_REQUIRED WORK_. Would you return the listing exactly as written, apart from its pictures?

_RECORDED DATA_.
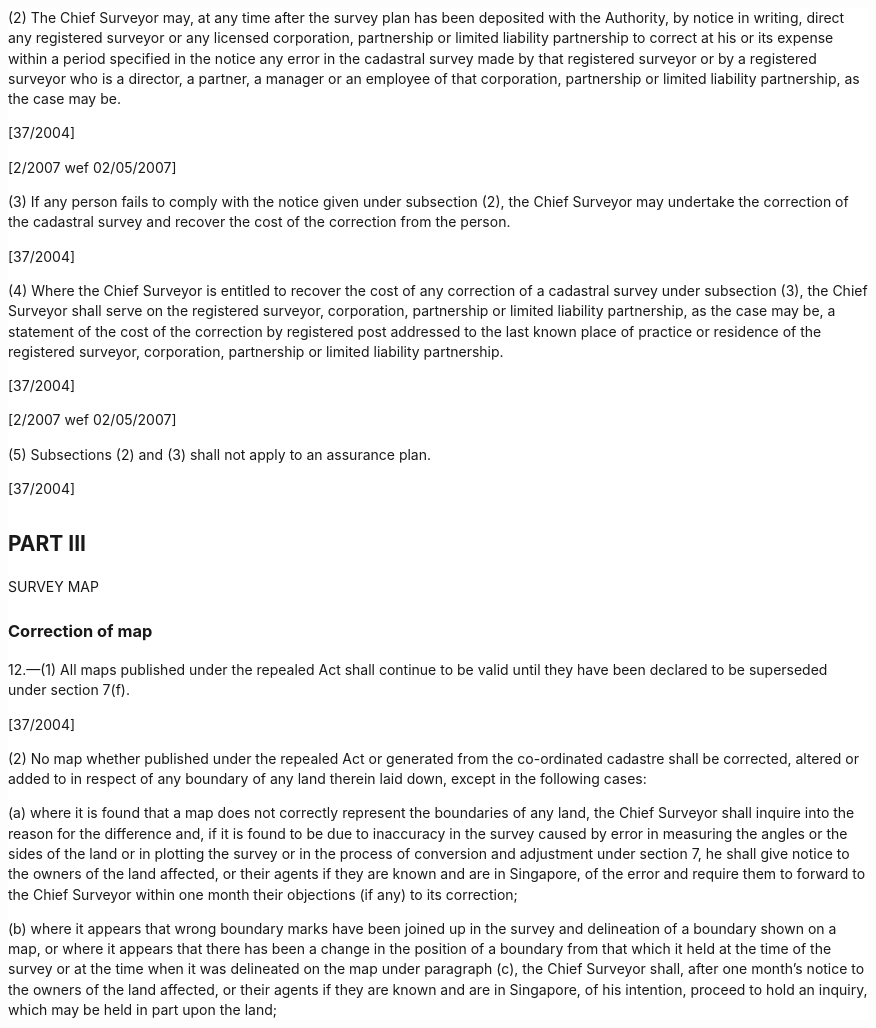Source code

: (2) The Chief Surveyor may, at any time after the survey plan has been deposited with the Authority, by notice in writing, direct any registered surveyor or any licensed corporation, partnership or limited liability partnership to correct at his or its expense within a period specified in the notice any error in the cadastral survey made by that registered surveyor or by a registered surveyor who is a director, a partner, a manager or an employee of that corporation, partnership or limited liability partnership, as the case may be.

[37/2004]

[2/2007 wef 02/05/2007]

(3) If any person fails to comply with the notice given under subsection (2), the Chief Surveyor may undertake the correction of the cadastral survey and recover the cost of the correction from the person.

[37/2004]

(4) Where the Chief Surveyor is entitled to recover the cost of any correction of a cadastral survey under subsection (3), the Chief Surveyor shall serve on the registered surveyor, corporation, partnership or limited liability partnership, as the case may be, a statement of the cost of the correction by registered post addressed to the last known place of practice or residence of the registered surveyor, corporation, partnership or limited liability partnership.

[37/2004]

[2/2007 wef 02/05/2007]

(5) Subsections (2) and (3) shall not apply to an assurance plan.

[37/2004]

## PART III

SURVEY MAP

### Correction of map

12\.—(1) All maps published under the repealed Act shall continue to be valid until they have been declared to be superseded under section 7(f).

[37/2004]

(2) No map whether published under the repealed Act or generated from the co-ordinated cadastre shall be corrected, altered or added to in respect of any boundary of any land therein laid down, except in the following cases:

(a) where it is found that a map does not correctly represent the boundaries of any land, the Chief Surveyor shall inquire into the reason for the difference and, if it is found to be due to inaccuracy in the survey caused by error in measuring the angles or the sides of the land or in plotting the survey or in the process of conversion and adjustment under section 7, he shall give notice to the owners of the land affected, or their agents if they are known and are in Singapore, of the error and require them to forward to the Chief Surveyor within one month their objections (if any) to its correction;

(b) where it appears that wrong boundary marks have been joined up in the survey and delineation of a boundary shown on a map, or where it appears that there has been a change in the position of a boundary from that which it held at the time of the survey or at the time when it was delineated on the map under paragraph (c), the Chief Surveyor shall, after one month’s notice to the owners of the land affected, or their agents if they are known and are in Singapore, of his intention, proceed to hold an inquiry, which may be held in part upon the land;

_ANSWER AREA_.
Source code

: (2) The Chief Surveyor may, at any time after the survey plan has been deposited with the Authority, by notice in writing, direct any registered surveyor or any licensed corporation, partnership or limited liability partnership to correct at his or its expense within a period specified in the notice any error in the cadastral survey made by that registered surveyor or by a registered surveyor who is a director, a partner, a manager or an employee of that corporation, partnership or limited liability partnership, as the case may be.

[37/2004]

[2/2007 wef 02/05/2007]

(3) If any person fails to comply with the notice given under subsection (2), the Chief Surveyor may undertake the correction of the cadastral survey and recover the cost of the correction from the person.

[37/2004]

(4) Where the Chief Surveyor is entitled to recover the cost of any correction of a cadastral survey under subsection (3), the Chief Surveyor shall serve on the registered surveyor, corporation, partnership or limited liability partnership, as the case may be, a statement of the cost of the correction by registered post addressed to the last known place of practice or residence of the registered surveyor, corporation, partnership or limited liability partnership.

[37/2004]

[2/2007 wef 02/05/2007]

(5) Subsections (2) and (3) shall not apply to an assurance plan.

[37/2004]

## PART III

SURVEY MAP

### Correction of map

12\.—(1) All maps published under the repealed Act shall continue to be valid until they have been declared to be superseded under section 7(f).

[37/2004]

(2) No map whether published under the repealed Act or generated from the co-ordinated cadastre shall be corrected, altered or added to in respect of any boundary of any land therein laid down, except in the following cases:

(a) where it is found that a map does not correctly represent the boundaries of any land, the Chief Surveyor shall inquire into the reason for the difference and, if it is found to be due to inaccuracy in the survey caused by error in measuring the angles or the sides of the land or in plotting the survey or in the process of conversion and adjustment under section 7, he shall give notice to the owners of the land affected, or their agents if they are known and are in Singapore, of the error and require them to forward to the Chief Surveyor within one month their objections (if any) to its correction;

(b) where it appears that wrong boundary marks have been joined up in the survey and delineation of a boundary shown on a map, or where it appears that there has been a change in the position of a boundary from that which it held at the time of the survey or at the time when it was delineated on the map under paragraph (c), the Chief Surveyor shall, after one month’s notice to the owners of the land affected, or their agents if they are known and are in Singapore, of his intention, proceed to hold an inquiry, which may be held in part upon the land;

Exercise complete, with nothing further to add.